The self-consciously silly story opens on the square, small-town Brad proposing to his prim-and-proper girlfriend Janet. After their car breaks down, they take refuge in an isolated castle where they meet their flamboyant transvestite host, Frank ‘N’ Furter, and his rag-tag, oversexed and outrageous groupies. Our timid, virginal couple are just in time for the unveiling of Frank’s latest creation—a perfectly toned, endearingly child-like muscle-man named Rocky.
Sexy hijinks ensue.
All of the elements of this staging are dazzling. Brandon Kleiman set is an eye-popping, glittery spectacle of sharp-edged, metallic abstraction. Kathleen Black’s costumes are a vibrant and fanciful collection of retro-futuristic ensembles. Stephan Dickson’s choreography is flashy and elegant. All of it looks dreamy and colourful under André du Toit’s expressive lighting.

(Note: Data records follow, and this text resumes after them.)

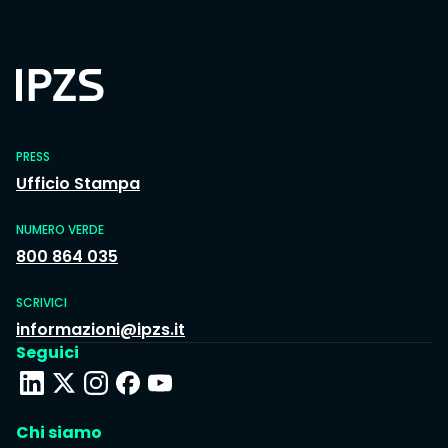
PRESS
Ufficio Stampa
NUMERO VERDE
800 864 035
SCRIVICI
informazioni@ipzs.it
Seguici
Chi siamo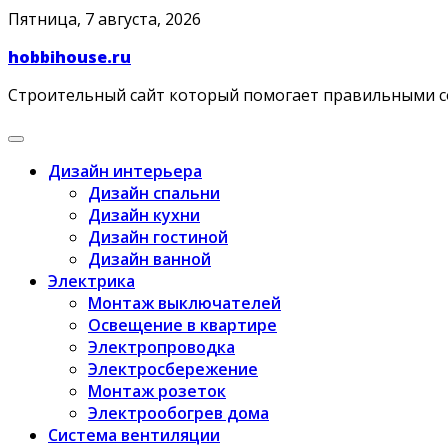
Skip
Пятница, 7 августа, 2026
to
hobbihouse.ru
content
Строительный сайт который помогает правильными 
Дизайн интерьера
Дизайн спальни
Дизайн кухни
Дизайн гостиной
Дизайн ванной
Электрика
Монтаж выключателей
Освещение в квартире
Электропроводка
Электросбережение
Монтаж розеток
Электрообогрев дома
Система вентиляции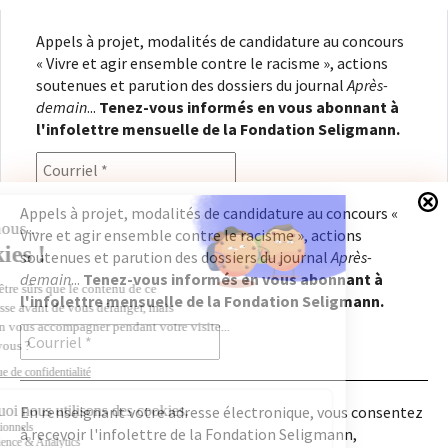
Appels à projet, modalités de candidature au concours
« Vivre et agir ensemble contre le racisme », actions
soutenues et parution des dossiers du journal
Après-
demain
...
Tenez-vous informés en vous abonnant à
l'infolettre mensuelle de la Fondation Seligmann.
Appels à projet, modalités de candidature au concours «
Vivre et agir ensemble contre le racisme », actions
En renseignant votre adresse électronique, vous
soutenues et parution des dossiers du journal
Après-
consentez à recevoir l'infolettre de la Fondation
demain
...
Tenez-vous informés en vous abonnant à
Seligmann, conformément à notre
politique de
l'infolettre mensuelle de la Fondation Seligmann.
confidentialité
. Il vous sera possible de vous
désabonner à tout moment.
En renseignant votre adresse électronique, vous consentez
à recevoir l'infolettre de la Fondation Seligmann,
Copyright © 2026
Fondation Seligmann
|
Mentions légales
|
Crédits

And I wanted to like it all more than I did.
Director Jennifer Walls, her cast and the production team have chosen to radically depart from the aesthetic and iconography of the film. It’s a bold creative choice. Walls’ staging is dynamic and expressive, but it’s unmoored from any sort of narrative function. The set is great to look at, but I never felt like I was in a gothic castle. Brad and Janet seem timid and shy enough during their dialogue scenes, but are then too quick and confident in the dance numbers because the choreography requires them to be. It’s all wild and fun, of course, and feels like a very exciting concert, but the characters and their environments are not well defined. Why isn’t Rocky blond? Even if he’s not caucasian (he certainly doesn’t have to be), he does have to be blond because the text tells us he’s blond! “I’ve been making a man with blond hair and a tan.” Even if it’s a bad dye job or a goofy wig, his hair has to be blond.
There were two performers who, for me, most consistently cut through the spectacle with sharp, compelling personalities: Heidi Michelle Thomas with her drunkenly sour Narrator and Chiano Panth with his adorably wide-eyed and playful Rocky. Everyone around them sing and dance their hearts out, but it’s hard to know exactly who they are as characters.

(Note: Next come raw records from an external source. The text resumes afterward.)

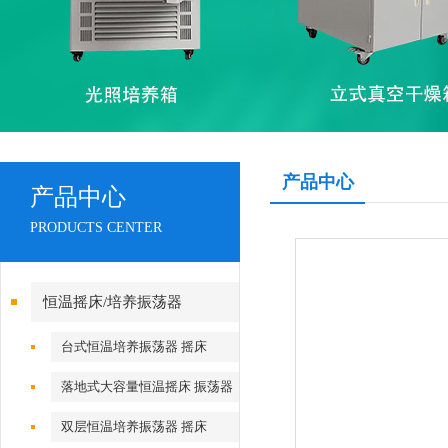
产品中心
产品中心
PRODUCTS CENTER
恒温摇床/培养振荡器
台式恒温培养振荡器 摇床
落地式大容量恒温摇床 振荡器
双层恒温培养振荡器 摇床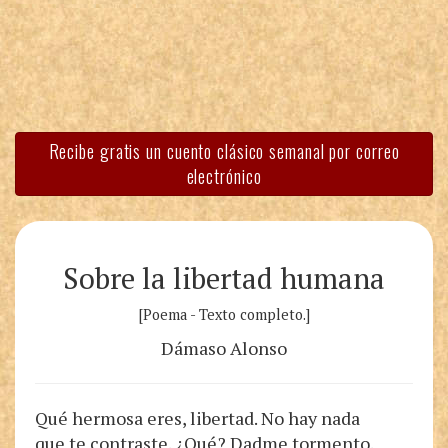
Recibe gratis un cuento clásico semanal por correo
electrónico
Sobre la libertad humana
[Poema - Texto completo.]
Dámaso Alonso
Qué hermosa eres, libertad. No hay nada
que te contraste. ¿Qué? Dadme tormento.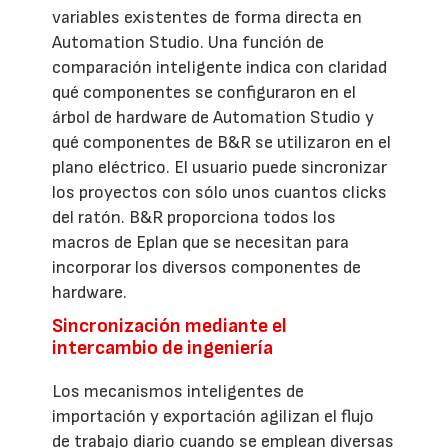
variables existentes de forma directa en
Automation Studio. Una función de
comparación inteligente indica con claridad
qué componentes se configuraron en el
árbol de hardware de Automation Studio y
qué componentes de B&R se utilizaron en el
plano eléctrico. El usuario puede sincronizar
los proyectos con sólo unos cuantos clicks
del ratón. B&R proporciona todos los
macros de Eplan que se necesitan para
incorporar los diversos componentes de
hardware.
Sincronización mediante el
intercambio de ingeniería
Los mecanismos inteligentes de
importación y exportación agilizan el flujo
de trabajo diario cuando se emplean diversas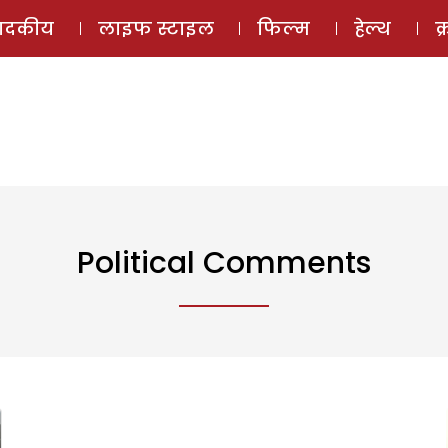
ई-मैगज़ीन
ऑडियो 
पादकीय
लाइफ स्टाइल
फिल्म
हेल्थ
क
Political Comments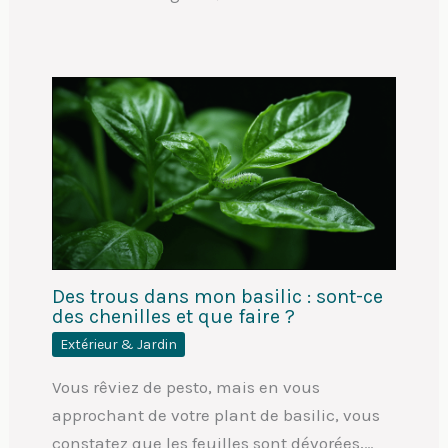
Des trous dans mon basilic : sont-ce
des chenilles et que faire ?
Extérieur & Jardin
Vous rêviez de pesto, mais en vous
approchant de votre plant de basilic, vous
constatez que les feuilles sont dévorées,…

Frank ‘N’ Furter is particularly tricky. The spectre of Tim Curry can loom distractingly over the role and it’s common for actors to—if not overtly mimic him—at least pay homage. Chris Tsujiuchi provides a refreshingly unique portrayal. Having a larger Asian man inhabit the brazenly seductive Transylvanian-Transexual alien feels vital and necessary; it strengthens the body-positivity at the heart of the story and challenges the notion that lean and white is the only viable standard of beauty. Tsujiuchi is certainly not trying to remind us of Curry, but I’m not quite sure who his Frank actually is beyond the playful sass.
My brain eventually abandoned the attempt to place the show’s antics in a grounded reality, allowing the spectacle to pull me in for the second act. And just in time because the floor show and finale have always been my favourite part of Rocky Horror. The joyful, orgiastic excess of Don’t Dream it-Be It and the persuasive melancholy of I’m Going Home give me the feels, every time.

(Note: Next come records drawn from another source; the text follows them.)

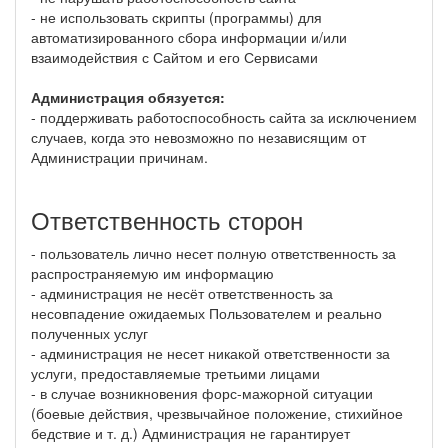
- не использовать скрипты (программы) для
автоматизированного сбора информации и/или
взаимодействия с Сайтом и его Сервисами
Администрация обязуется:
- поддерживать работоспособность сайта за исключением
случаев, когда это невозможно по независящим от
Администрации причинам.
Ответственность сторон
- пользователь лично несет полную ответственность за
распространяемую им информацию
- администрация не несёт ответственность за
несовпадение ожидаемых Пользователем и реально
полученных услуг
- администрация не несет никакой ответственности за
услуги, предоставляемые третьими лицами
- в случае возникновения форс-мажорной ситуации
(боевые действия, чрезвычайное положение, стихийное
бедствие и т. д.) Администрация не гарантирует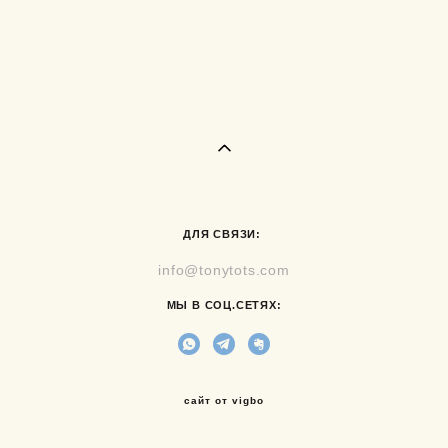
ДЛЯ СВЯЗИ:
info@tonytots.com
МЫ В СОЦ.СЕТЯХ:
сайт от vigbo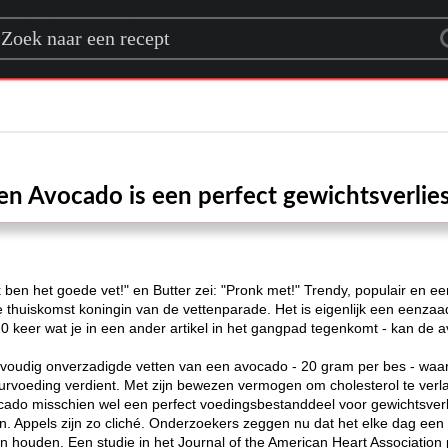
rch for a recipe
en Avocado is een perfect gewichtsverlie
k ben het goede vet!" en Butter zei: "Pronk met!" Trendy, populair en e
e thuiskomst koningin van de vettenparade. Het is eigenlijk een eenza
 20 keer wat je in een ander artikel in het gangpad tegenkomt - kan 
elvoudig onverzadigde vetten van een avocado - 20 gram per bes - wa
urvoeding verdient. Met zijn bewezen vermogen om cholesterol te ver
ocado misschien wel een perfect voedingsbestanddeel voor gewichtsverl
ken. Appels zijn zo cliché. Onderzoekers zeggen nu dat het elke dag een 
an houden. Een studie in het Journal of the American Heart Associatio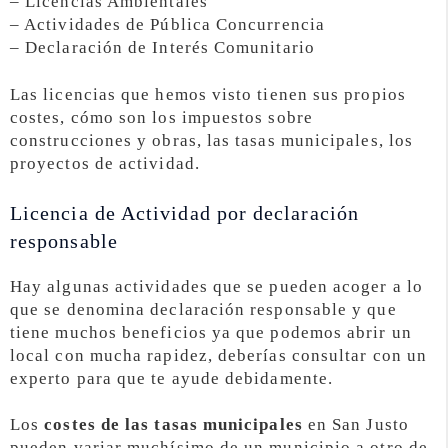
– Licencias Ambientales
– Actividades de Pública Concurrencia
– Declaración de Interés Comunitario
Las licencias que hemos visto tienen sus propios
costes, cómo son los impuestos sobre
construcciones y obras, las tasas municipales, los
proyectos de actividad.
Licencia de Actividad por declaración
responsable
Hay algunas actividades que se pueden acoger a lo
que se denomina declaración responsable y que
tiene muchos beneficios ya que podemos abrir un
local con mucha rapidez, deberías consultar con un
experto para que te ayude debidamente.
Los
costes de las tasas municipales
en San Justo
pueden variar muchísimo de un municipio a otro de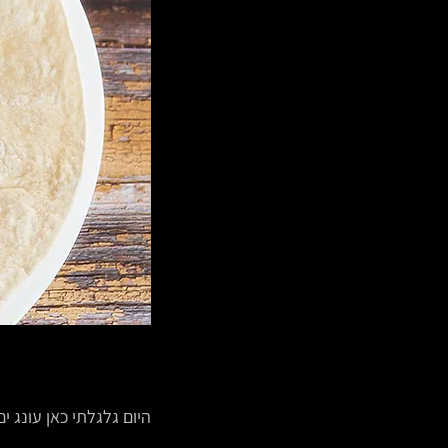
היום גלגלתי כאן עונג ים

As much as I love Rocky Horror, I’m conflicted about the experience of it as a phenomenon. I can appreciate the occasional, funny shout-back, but the long-standing tradition of audience participation and the disruptive shenanigans of enthusiastically vocal patrons has never appealed to me.
But if, like many, that rowdy and irreverent experience is your jam, the party atmosphere of Hart House’s The Rocky Horror Show will certainly thrill, chill and fulfill you. Let your freak flag fly!